Six must support Latinx-owned fashion brands
Whether you’re looking for athleisure, a glamorous new outfit or a pair of fun new shoes, it’s time to turn to the world of Latinx fashion brands. From fashion to business, the community has a large influence on what we consume daily. Latinx designers draw upon their culture, art, traditions and history, which have paved the way for a world of powerful fashion.
With the start of Latinx History Month, it’s time to leave Shein behind and start the journey of lifelong support for Latinx fashion brands and the people behind them with these six companies.
Kiki the Brand by Kiana Davis
Miami-based designer Kiana Davis started Kiki the Brand in 2017 to make swimsuits that empower women of all shapes and sizes.
“I like wearing things that make me feel sexy and confident, and that allow me to show off my body so I want to give the girls the same feeling,” Davis said.
The brand has a strong emphasis on sustainable fashion, while drawing in bright colors and designs in order to make her swimwear, as well as clothing, fun and unique. Davis sees fashion as a form of self-expression meant to flatter every individual. Fast forward several years, celebrities like Bella Hadid and Skai Jackson have shown the brand love –– it’s time you do too.
Kiki the Brand can be found on Instagram @kikithebrand or via their website.
Awake NY by Angelo Baque
Former Supreme brand director Angelo Baque founded Awake NY. Awake NY is a streetwear brand that uses lots of logo-based pieces. It came to life in 2012 and has a serious emphasis on social justice activism. The brand has teamed up with an array of companies, from Montclair to Reebok, while always staying rooted to its New York heritage. The brand has even teamed up with the MLB to create unique collections that appeal to a wider audience. The brand’s independent merchandise can be found online.
Awake NY reflects the diversity of New York and is the perfect place to look for menswear, streetwear and 90s athletic style.
Kids of Immigrants by Daniel Buezo and Welleh Dennis
“For us the mission is clear.

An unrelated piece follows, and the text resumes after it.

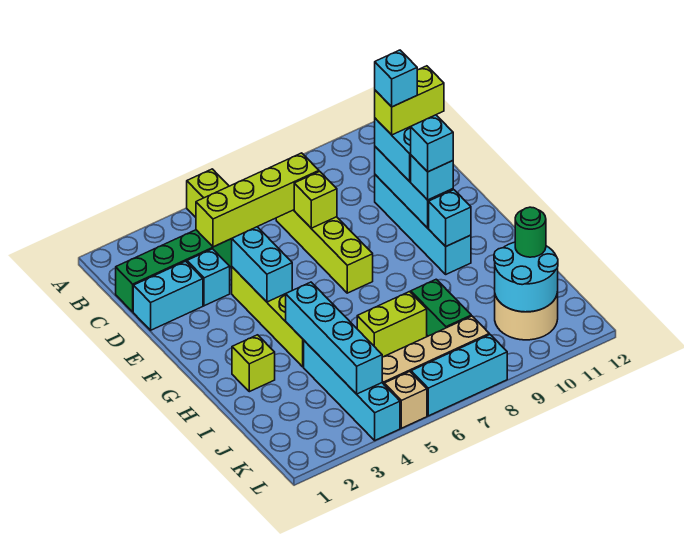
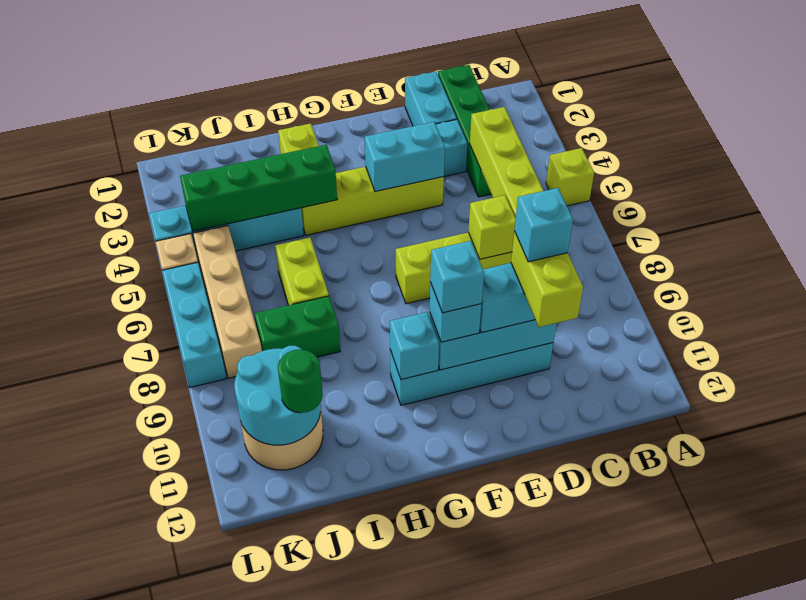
cyan brick H4:K4 level 2 -> green brick H4:K4 level 2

Encourage the people you believe in, boost the spirits you admire, energize the community you love.”
Both Buezo and Dennis are first-generation Americans, and the name was created to both honor their own heritage and recognize that many people, cut from different cloths, are united as a whole by their immigrant experience.
The brand is made up of hats, tote bags and cute athleisure such as sweats, shorts, T-shirts and sweatshirts, all branded with their uplifting messages. The brand also works to create collabs on socially pressing topics, such as voting, hunger, sexual orientation and love. Kids of Immigrants’ clothing can be purchased on the brand’s site, but their recent collaboration with Vans is carried on the Vans site.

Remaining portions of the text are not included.